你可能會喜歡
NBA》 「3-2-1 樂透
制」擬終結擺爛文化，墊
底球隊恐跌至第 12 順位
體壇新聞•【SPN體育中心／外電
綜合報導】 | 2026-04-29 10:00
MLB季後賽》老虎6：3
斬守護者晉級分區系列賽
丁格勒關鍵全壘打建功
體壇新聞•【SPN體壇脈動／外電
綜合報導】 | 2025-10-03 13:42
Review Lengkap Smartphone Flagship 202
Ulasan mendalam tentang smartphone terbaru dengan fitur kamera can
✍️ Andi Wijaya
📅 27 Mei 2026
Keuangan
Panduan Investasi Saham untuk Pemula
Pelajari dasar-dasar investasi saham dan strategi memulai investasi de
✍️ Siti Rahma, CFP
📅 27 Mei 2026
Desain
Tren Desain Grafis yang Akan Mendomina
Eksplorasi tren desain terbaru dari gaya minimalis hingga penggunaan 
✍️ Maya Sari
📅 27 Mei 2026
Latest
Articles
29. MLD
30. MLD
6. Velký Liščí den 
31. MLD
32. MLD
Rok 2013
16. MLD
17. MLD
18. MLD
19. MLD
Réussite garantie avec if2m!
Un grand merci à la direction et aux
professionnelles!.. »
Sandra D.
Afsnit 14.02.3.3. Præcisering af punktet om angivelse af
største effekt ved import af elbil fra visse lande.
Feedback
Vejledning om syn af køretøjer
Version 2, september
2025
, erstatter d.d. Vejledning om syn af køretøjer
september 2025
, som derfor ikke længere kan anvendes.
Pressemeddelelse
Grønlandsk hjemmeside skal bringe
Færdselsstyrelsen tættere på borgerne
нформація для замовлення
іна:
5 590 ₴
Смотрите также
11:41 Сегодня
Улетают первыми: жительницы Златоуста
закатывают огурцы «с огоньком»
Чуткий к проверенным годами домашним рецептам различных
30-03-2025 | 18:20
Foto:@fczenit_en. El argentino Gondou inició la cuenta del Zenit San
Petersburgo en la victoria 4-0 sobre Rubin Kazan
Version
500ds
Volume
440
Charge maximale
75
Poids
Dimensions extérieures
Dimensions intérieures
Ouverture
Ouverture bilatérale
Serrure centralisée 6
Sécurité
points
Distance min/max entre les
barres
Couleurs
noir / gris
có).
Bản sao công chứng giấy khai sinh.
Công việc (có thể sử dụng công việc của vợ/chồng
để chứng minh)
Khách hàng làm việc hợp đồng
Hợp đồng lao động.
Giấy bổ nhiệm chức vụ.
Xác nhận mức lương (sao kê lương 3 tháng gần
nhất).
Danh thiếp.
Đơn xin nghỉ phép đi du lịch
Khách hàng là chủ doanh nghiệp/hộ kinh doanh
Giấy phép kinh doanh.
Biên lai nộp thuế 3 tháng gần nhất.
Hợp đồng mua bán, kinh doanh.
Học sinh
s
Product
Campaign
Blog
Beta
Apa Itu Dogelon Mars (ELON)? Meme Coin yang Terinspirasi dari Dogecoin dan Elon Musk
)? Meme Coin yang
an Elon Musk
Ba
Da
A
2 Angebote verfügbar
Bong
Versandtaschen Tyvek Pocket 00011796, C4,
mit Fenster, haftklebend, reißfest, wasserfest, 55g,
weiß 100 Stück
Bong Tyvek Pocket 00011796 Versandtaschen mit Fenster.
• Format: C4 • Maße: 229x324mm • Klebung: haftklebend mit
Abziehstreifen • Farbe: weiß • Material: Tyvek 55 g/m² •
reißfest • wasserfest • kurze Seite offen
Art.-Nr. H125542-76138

+++

**About this exercise:** Go through the data line by line and say how many lines contain "Pocket". Give the number alone.

**Exercise answer:** 2